Revenir encore et encore à la « question du communisme »

Une contribution de Roger Hillel

Dans la déclaration portant création d’Alternative communiste la question du communisme n’est spécifiée que par le terme, « l’idée du communisme ». Voilà qui n’incite guère à nous interroger sur cette question pourtant centrale. Nous en avons la confirmation avec son absence dans les contributions publiées sur notre site.

J’y vois deux raisons.

La première, c’est que nous avons toujours du mal à admettre que le communisme n’a jamais existé nulle part, pas plus qu’il n’existe dans les pays qui s’en réclament indûment aujourd’hui. Des sociétés étatistes et bureaucratiques du monde soviétique, rien, absolument rien, n’est à prendre du point de vue de la question du communisme. ( cf. tout particulièrement Lucien Sève )

La deuxième raison, c’est que, si le communisme n’a jamais existé, tout est à inventer, sachant que cela ne se fera pas ex nihilo, et que toute invention tient compte de l’existant, en particulier de l’état des forces productives. D’autre part, ces inventions ne peuvent être conçues sans proposer simultanément des chemins, certainement pas exclusifs les uns des autres, pour les construire (le « communisme c’est le mouvement réel qui abolit l’état actuel des choses. Les conditions de ce mouvement résultent des données préalables telles qu’elles existent actuellement » Marx, Engels. « Le communisme n’est pas un état de choses qu’il convient d’établir, un idéal auquel la réalité devra se conformer ». Marx)

Ces inventions doivent viser à l’abolition du triptyque  : exploitation-aliénation-domination, qui est la matrice structurelle du capitalisme. Le travail philosophique d’Emmanuel Renault, consigné dans son dernier livre, « Abolir l’exploitation », est une notable contribution pour formuler les exigences normatives qui répondent à cet objectif primordial. Il importe peu que l’auteur n’utilise pas le vocable « communisme », car ce qu’il formule s’inscrit en creux dans cette problématique. Il conceptualise les formes dans lesquelles l’exploitation s’exercent et se manifestent. Il explore les deux types d’exploitation,celle capitaliste et celle patriarcale. Il examine avec soin l’intrication des rapports sociaux inter-classiques et des relations interpersonnelles. Il produit une série de concepts qui rendent compte de ces rapports/relations, dont il précise bien qu’ils s’inscrivent dans des structures exploitatives que sont le capitalisme et le patriarcat : dépendance, injustice, oppression, subordination, infériorisation, servitude, obéissance, soumission.

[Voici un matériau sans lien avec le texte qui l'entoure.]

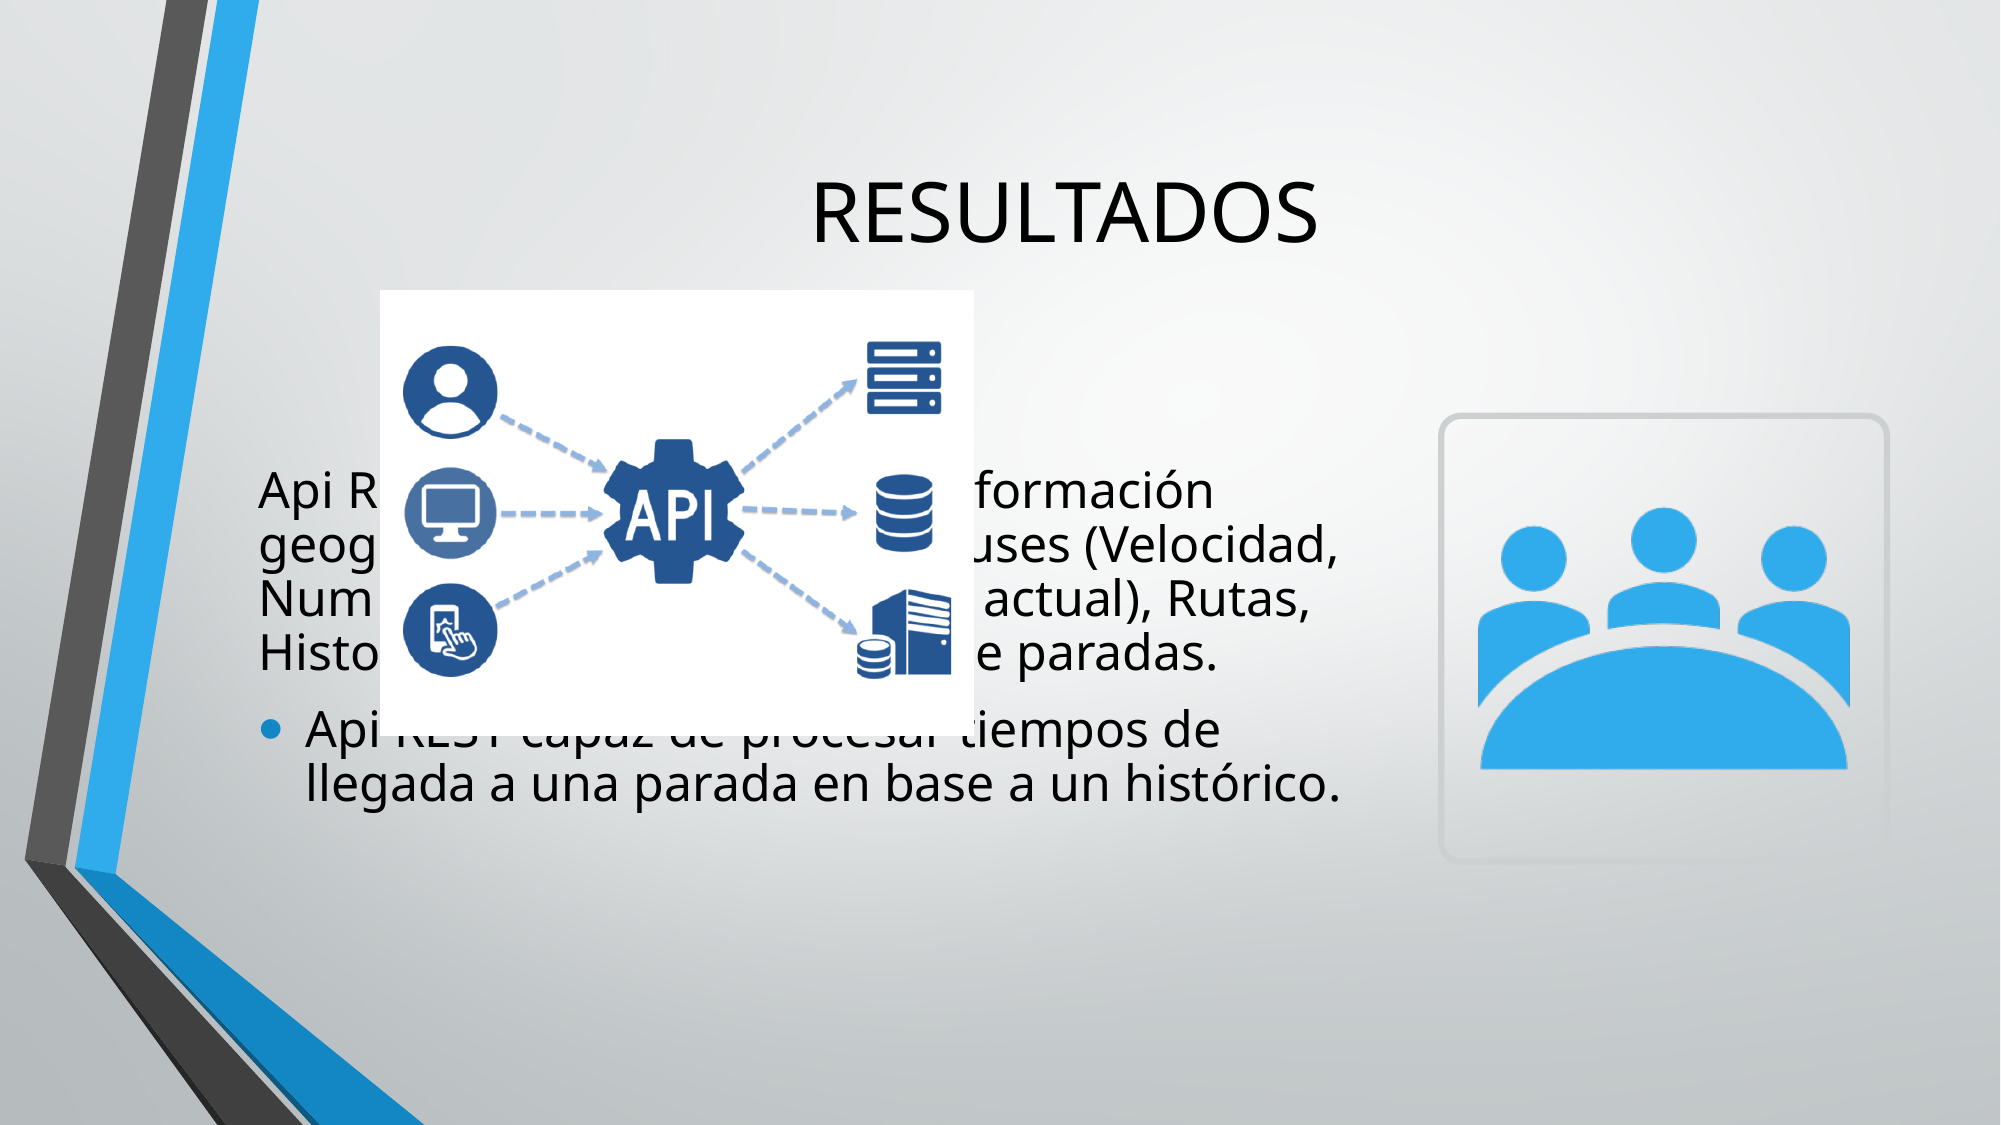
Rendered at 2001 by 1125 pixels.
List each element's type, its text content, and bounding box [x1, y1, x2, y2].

title RESULTADOS [243, 112, 1887, 307]
text_box [975, 537, 1025, 588]
picture [380, 290, 975, 736]
picture [1440, 415, 1888, 862]
list Api REST capaz de gestionar información geográfica: estado actual de buses (Velocidad, Num Usuarios, Linea, posición actual), Rutas, Historial de Buses, ubicación de paradas. Api REST capaz de procesar tiempos de llegada a una parada en base a un histórico. [243, 327, 1369, 950]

Ce travail philosophique peut nous être d’une grande utilité pour apprécier si les « inventions » que nous pourrions concevoir dans une visée communiste ne risquent pas de générer des effets décrits par tout ou partie de ces concepts.

De ce point de vue, je prendrai comme exemple la question du travail. Deux conceptions s’affrontent : la sécurité emploi/formation, prônée officiellement par le PCF, et le salaire à la personne ou salaire à vie (Bernard Friot le désigne depuis peu par salaire communiste). Pour moi, il est évident qu’une partie des concepts énumérés par Emmanuel Renault se retrouve dans la première conception, ce qui n’est pas le cas, je crois, dans la deuxième. Voilà selon moi un débat que nous devrions avoir.